| Work order |
Write a continuation of the news article below about Apple bringing Apple Pay to China, picking up right after its last sentence.

| Text block |
Apple partners with UnionPay to bring Apple Pay to China

18.12.2015
Apple today announced it had partnered with China UnionPay, the state-run company that is the country's only bank-card issuer, to bring Apple Pay to the People's Republic of China (PRC).

"China is an extremely important market for Apple and with China UnionPay and support from 15 of China's leading banks, users will soon have a convenient, private and secure payment experience," Eddy Cue, Apple's top executive for the Cupertino, Calif. company's mobile point-of-sale payment service, said in a Friday statement.

Cue is right about China being an important market for Apple: In the fiscal year that ended Sept. 30, the Greater China region -- the PRC, Hong Kong and Taiwan -- was responsible for 25% of Apple's total revenue, second only to the Americas. More importantly, Greater China accounted for most of Apple's growth. In the most recently-reported quarter, the region's revenue jumped 99% over the same period in 2014.

Apple Pay works on the latest iPhone models -- including last year's iPhone 6 and this year's 6S -- and relies on near-field communication (NFC) to let users tap their smartphones on check-out point-of-sale readers to authorize payment. The Apple Watch can also make Apple Pay payments when paired with an iPhone 5 or later.

| Input data |
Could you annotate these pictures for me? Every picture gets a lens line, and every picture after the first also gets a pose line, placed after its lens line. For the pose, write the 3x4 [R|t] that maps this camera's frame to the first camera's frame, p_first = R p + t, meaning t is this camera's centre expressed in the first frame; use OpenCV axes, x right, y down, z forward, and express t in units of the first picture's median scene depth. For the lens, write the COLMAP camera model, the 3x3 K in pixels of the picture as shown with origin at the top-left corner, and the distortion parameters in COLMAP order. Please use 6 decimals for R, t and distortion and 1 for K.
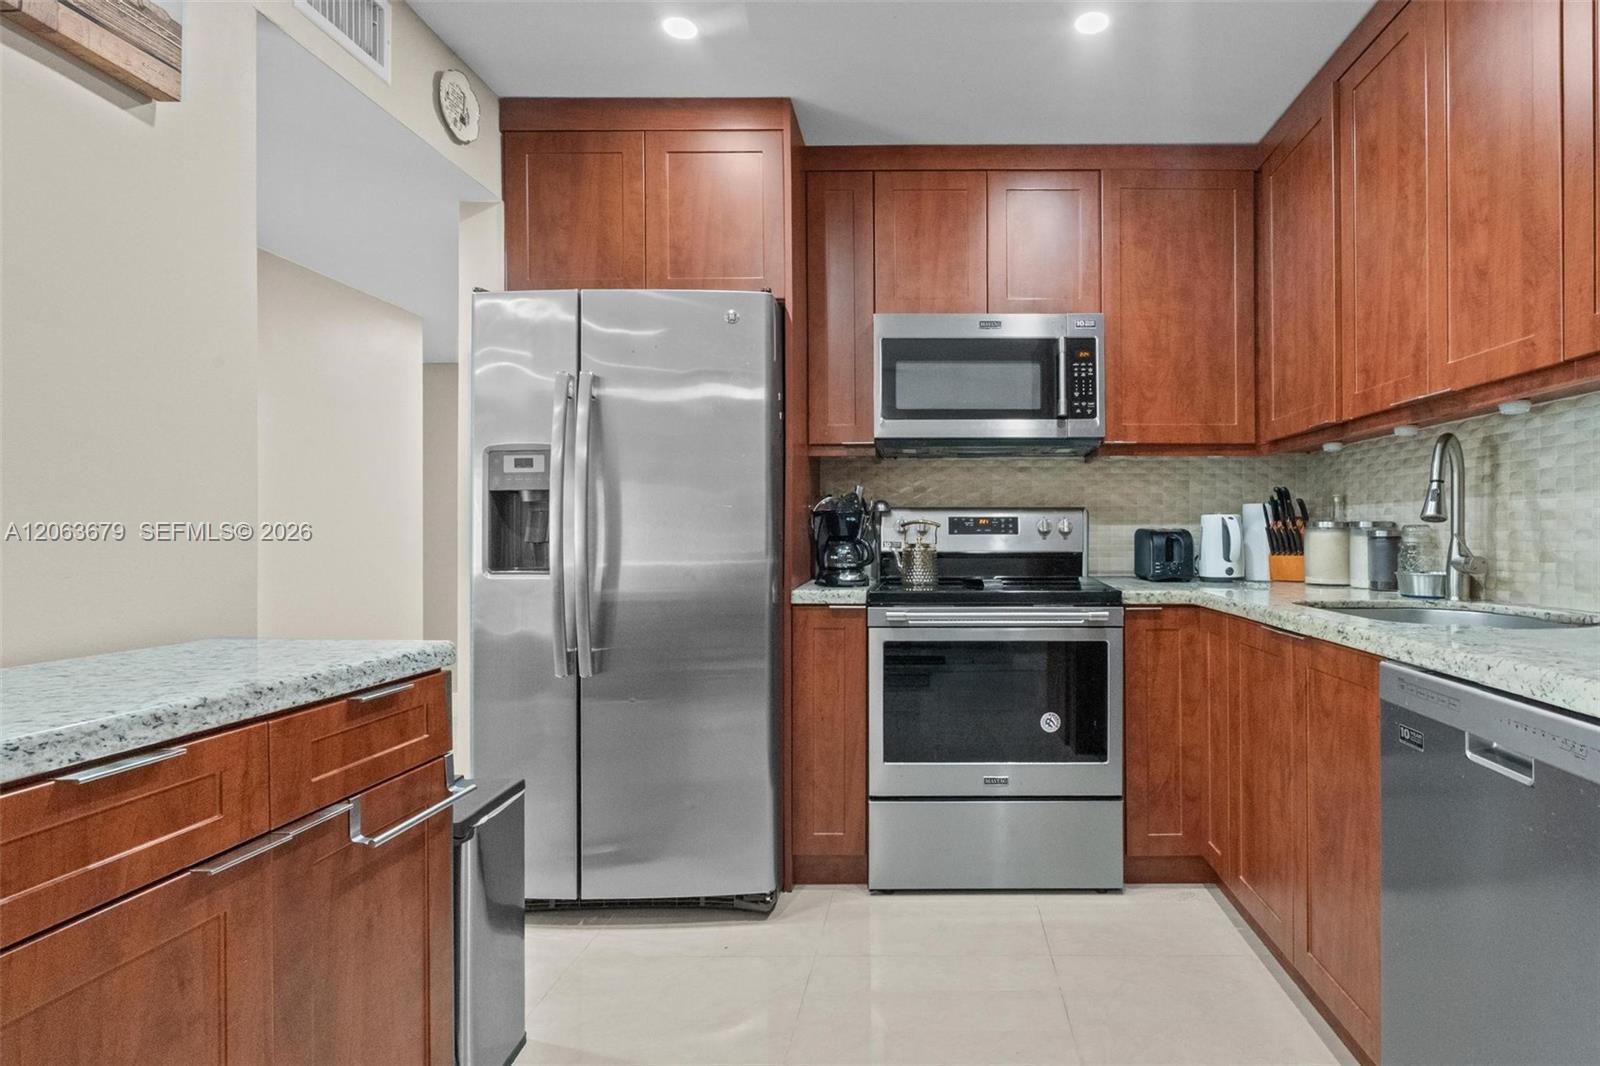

| Reply to the task |
Today's announcement built on the existing relationship between Apple and China UnionPay: In November 2014, the two firms struck a deal that allowed UnionPay-issued credit and debit cards to pay for digital goods on the App Store.

Apple Pay will roll out to UnionPay cardholders in the PRC "as soon as early 2016," Apple said, although the timeline may be uncertain as the service requires regulatory approval. Last month, the Wall Street Journal (subscription required), citing unnamed sources, said that Apple Pay would launch in China as early as February.

China UnionPay has a lock on the Chinese market credit card market, as the company is not only state-controlled, but holds a monopoly on processing bank-card payments in the PRC. However, in October the government's ruling State Council said others, including Visa and MasterCard, could apply to set up bank-card processing in the country.

UnionPay also has its own just-launched contactless payment service, dubbed Quick Pass: Apple Pay will work on Quick Pass-enabled terminals. The Quick Pass digital wallet supports cards from 20 Chinese banks, and runs on Android smartphones.

But other services have a larger footprint in China, and Apple has an uphill battle in replacing them or eroding their shares. Two huge Chinese technology firms -- Alibaba and Tencent -- have the largest portion of the e-payment market with their Alipay and WeChat, respectively. The latter -- a messaging client at its root, but with an immense ecosystem of add-ons -- offers electronic payment when the user's account is linked to a card.

Neither Apple or China UnionPay disclosed the financial terms of the deal -- specifically, what portion of each Apple Pay transaction that Apple receives.